▶ Source material
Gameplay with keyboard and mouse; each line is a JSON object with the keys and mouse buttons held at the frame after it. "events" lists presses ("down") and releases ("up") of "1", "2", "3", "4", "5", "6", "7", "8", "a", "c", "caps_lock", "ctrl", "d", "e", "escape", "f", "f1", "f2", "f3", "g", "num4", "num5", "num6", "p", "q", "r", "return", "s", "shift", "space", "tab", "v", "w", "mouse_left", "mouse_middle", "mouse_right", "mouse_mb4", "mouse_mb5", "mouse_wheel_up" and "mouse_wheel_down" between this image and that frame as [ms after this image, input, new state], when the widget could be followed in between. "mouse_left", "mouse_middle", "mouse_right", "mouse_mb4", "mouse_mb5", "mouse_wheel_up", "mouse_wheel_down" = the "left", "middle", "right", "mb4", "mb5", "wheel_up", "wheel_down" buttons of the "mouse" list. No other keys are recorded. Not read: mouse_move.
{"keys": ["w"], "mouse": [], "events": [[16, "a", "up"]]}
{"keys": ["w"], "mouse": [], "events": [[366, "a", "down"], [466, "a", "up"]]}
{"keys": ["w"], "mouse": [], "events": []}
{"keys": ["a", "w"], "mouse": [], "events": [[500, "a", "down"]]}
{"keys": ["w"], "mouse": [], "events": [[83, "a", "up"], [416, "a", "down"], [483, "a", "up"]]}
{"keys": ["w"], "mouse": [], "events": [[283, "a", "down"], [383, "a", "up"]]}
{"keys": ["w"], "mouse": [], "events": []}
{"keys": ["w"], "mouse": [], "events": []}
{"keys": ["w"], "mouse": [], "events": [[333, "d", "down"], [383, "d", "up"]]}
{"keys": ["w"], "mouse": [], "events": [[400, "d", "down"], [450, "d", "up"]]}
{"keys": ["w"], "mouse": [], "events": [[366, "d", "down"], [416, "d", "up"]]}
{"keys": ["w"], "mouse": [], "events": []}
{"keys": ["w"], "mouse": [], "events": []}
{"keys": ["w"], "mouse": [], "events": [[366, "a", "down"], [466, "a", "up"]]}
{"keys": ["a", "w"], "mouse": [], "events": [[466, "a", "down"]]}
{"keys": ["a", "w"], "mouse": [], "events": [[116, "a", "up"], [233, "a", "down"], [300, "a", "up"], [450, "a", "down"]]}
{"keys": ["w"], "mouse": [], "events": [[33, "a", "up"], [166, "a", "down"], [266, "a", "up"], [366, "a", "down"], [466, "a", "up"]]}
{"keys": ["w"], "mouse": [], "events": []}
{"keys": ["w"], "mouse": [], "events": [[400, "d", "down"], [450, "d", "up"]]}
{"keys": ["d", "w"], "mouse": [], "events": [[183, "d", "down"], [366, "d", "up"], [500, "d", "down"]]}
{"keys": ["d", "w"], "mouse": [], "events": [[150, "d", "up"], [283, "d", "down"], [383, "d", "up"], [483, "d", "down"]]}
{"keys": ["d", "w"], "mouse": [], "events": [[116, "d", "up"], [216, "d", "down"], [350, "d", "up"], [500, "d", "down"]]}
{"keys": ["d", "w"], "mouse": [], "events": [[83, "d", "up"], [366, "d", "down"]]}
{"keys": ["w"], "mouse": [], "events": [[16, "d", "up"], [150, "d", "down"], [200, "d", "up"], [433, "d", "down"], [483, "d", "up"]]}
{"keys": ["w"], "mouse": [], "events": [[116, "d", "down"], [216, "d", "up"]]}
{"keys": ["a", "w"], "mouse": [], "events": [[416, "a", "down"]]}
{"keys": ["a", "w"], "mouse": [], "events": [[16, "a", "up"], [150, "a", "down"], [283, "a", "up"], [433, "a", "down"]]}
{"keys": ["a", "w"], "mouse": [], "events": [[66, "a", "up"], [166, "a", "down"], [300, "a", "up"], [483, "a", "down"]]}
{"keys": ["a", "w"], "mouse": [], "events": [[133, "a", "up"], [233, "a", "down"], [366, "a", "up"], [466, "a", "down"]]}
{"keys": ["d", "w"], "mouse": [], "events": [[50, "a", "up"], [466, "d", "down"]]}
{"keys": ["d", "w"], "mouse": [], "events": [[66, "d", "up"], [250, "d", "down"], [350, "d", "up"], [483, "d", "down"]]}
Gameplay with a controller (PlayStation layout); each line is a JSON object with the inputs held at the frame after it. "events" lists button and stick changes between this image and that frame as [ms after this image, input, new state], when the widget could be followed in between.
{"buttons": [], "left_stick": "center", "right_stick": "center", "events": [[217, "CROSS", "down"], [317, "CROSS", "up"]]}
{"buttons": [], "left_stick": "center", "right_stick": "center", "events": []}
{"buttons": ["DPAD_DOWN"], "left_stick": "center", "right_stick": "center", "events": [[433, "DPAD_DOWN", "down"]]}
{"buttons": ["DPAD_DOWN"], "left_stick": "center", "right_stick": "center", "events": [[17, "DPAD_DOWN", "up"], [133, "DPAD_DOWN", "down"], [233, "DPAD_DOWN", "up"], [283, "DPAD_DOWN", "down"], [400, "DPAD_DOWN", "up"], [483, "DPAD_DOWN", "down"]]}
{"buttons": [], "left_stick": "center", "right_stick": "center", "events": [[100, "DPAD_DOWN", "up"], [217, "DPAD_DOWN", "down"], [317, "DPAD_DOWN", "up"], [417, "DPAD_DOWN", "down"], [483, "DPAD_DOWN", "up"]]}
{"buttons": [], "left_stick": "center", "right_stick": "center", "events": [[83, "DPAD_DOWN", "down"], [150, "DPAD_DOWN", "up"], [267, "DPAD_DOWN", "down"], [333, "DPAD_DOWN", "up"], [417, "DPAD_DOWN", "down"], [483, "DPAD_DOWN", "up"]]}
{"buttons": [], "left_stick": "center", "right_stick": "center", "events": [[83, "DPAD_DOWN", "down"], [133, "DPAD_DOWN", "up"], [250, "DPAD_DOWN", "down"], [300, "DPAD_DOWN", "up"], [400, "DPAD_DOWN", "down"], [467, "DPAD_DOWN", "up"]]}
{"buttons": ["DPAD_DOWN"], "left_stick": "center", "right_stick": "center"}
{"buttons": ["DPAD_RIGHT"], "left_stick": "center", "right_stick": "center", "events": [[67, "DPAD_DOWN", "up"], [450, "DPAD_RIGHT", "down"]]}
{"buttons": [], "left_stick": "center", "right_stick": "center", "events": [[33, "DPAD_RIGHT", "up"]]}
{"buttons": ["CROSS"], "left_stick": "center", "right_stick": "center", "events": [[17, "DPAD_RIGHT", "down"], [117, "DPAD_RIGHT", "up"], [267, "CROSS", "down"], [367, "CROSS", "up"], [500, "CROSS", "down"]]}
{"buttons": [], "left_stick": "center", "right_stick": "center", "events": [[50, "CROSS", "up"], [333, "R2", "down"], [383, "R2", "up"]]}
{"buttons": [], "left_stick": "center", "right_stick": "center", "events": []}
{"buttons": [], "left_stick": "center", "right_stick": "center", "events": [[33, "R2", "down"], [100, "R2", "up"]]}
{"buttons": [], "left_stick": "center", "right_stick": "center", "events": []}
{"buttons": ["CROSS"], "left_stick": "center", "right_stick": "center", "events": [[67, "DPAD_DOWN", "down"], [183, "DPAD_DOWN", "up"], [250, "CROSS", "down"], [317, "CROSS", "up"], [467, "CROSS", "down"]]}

▶ What is being asked
Could you count the lines in the entries that hold the word "CROSS"? Only the number is wanted.

▶ Answer box
4